Consider, for example, what might have happened if Chipotle already had an effective reward programme in place: When the e coli crisis broke, Chipotle could have used the programme to communicate with its best customers and reassure them of their commitment to food safety. It could have proactively rewarded those top loyal customers for their continued patronage. It could have deployed bonus offers to reward specific behaviors or segments. And all of those customers with points in their accounts would perhaps have been more willing to return to the stores to earn and redeem for those free, newly-safe burritos. The best reward programmes act as brand insulators that can ease the impact of a public relations crisis.
Instead, the company was forced to give away millions of dollars in free food, most of which went to reward opportunists with no history of loving the brand. Even now, as Crumpaker sees the wisdom in offering a programme, he views it only as a short-term promotional tool to lure customers back in for a visit or two. The behavior change encouraged by such an effort is also likely to be short term. Instead of launching a programme designed to rebuild long-term loyalty among its best customers, Chipotle's plan will most likely reward opportunists who take advantage of the promotion and then move on.
Still, hope springs eternal. "There's always the possibility of a permanent programme [down the line]," Crumpacker told analysts.

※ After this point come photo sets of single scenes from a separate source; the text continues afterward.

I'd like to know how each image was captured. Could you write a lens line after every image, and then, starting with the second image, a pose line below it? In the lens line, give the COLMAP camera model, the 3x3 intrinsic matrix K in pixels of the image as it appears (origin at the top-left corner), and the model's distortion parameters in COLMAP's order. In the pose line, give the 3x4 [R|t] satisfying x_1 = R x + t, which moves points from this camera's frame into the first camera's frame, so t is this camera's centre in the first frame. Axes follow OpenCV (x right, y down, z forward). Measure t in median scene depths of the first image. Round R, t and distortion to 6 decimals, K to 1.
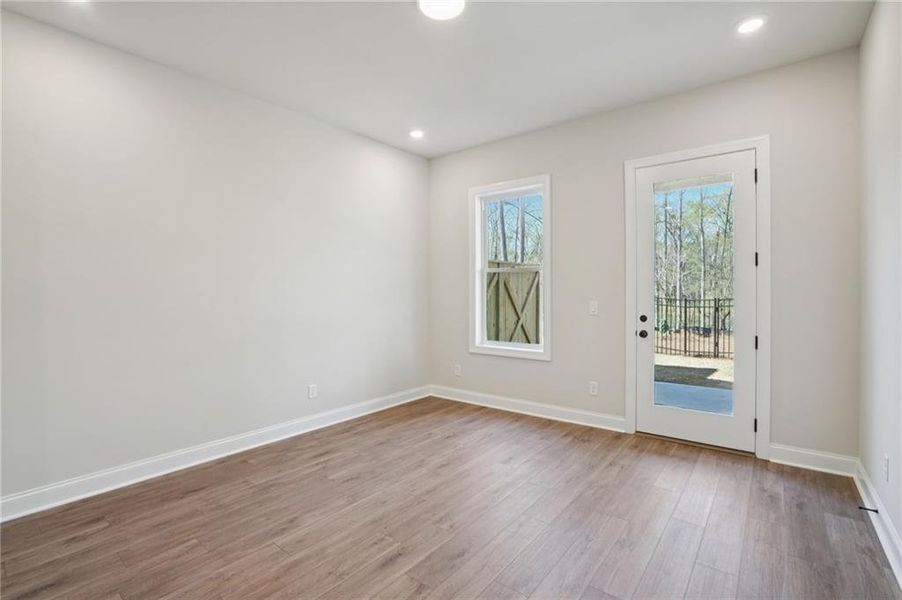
lens RADIAL K [[414.8, 0, 445.1], [0, 414.8, 297.5], [0, 0, 1]] dist [-0.060882, 0.023108]
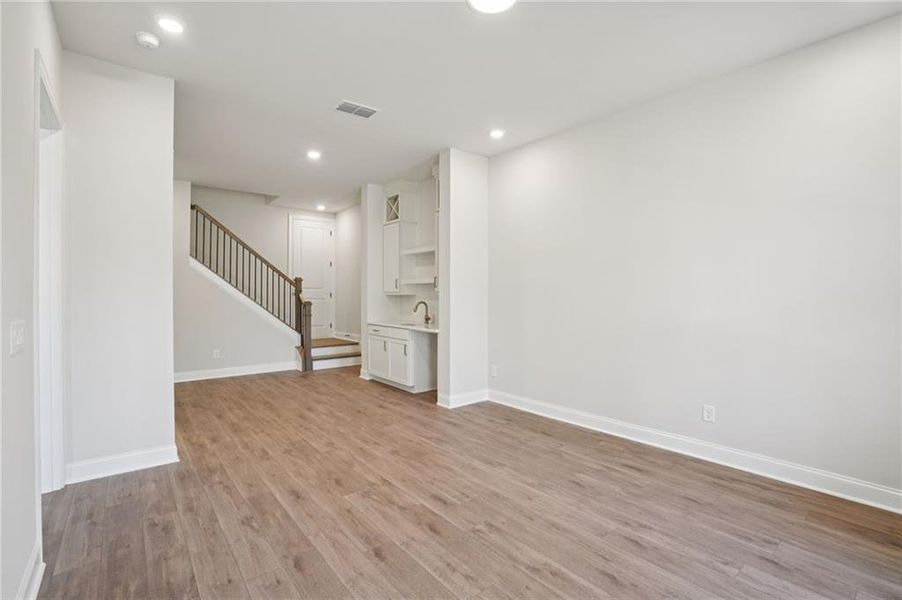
lens RADIAL K [[414.8, 0, 445.1], [0, 414.8, 297.5], [0, 0, 1]] dist [-0.060882, 0.023108]
pose [[-0.210438, 0.015564, -0.977483, 0.818789], [-0.015066, 0.999703, 0.019161, -0.014476], [0.977491, 0.018759, -0.210141, 0.929863]]
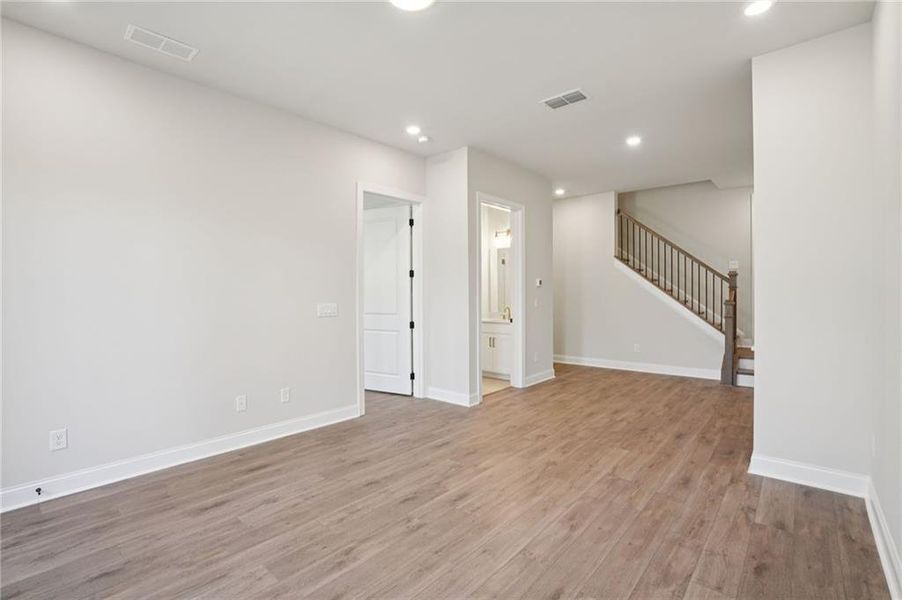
lens RADIAL K [[414.8, 0, 445.1], [0, 414.8, 297.5], [0, 0, 1]] dist [-0.060882, 0.023108]
pose [[-0.999322, 0.012763, 0.034528, -0.097691], [0.013766, 0.999485, 0.028979, -0.023235], [-0.034140, 0.029434, -0.998984, 1.668919]]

We're not saying that a rewards programme is a magic wand that will immediately transform the troubled chain's fortunes. What we are saying is that a reward programme provides a powerful set of tools to rebuild trust and foster long-term relationship value. Of course loyalty programmes reward your most loyal customers - Crumpacker is right about that. But he's wrong on the value of doing so. Demonstrating loyalty to your best customers isn't a bug of reward programmes - it's a feature.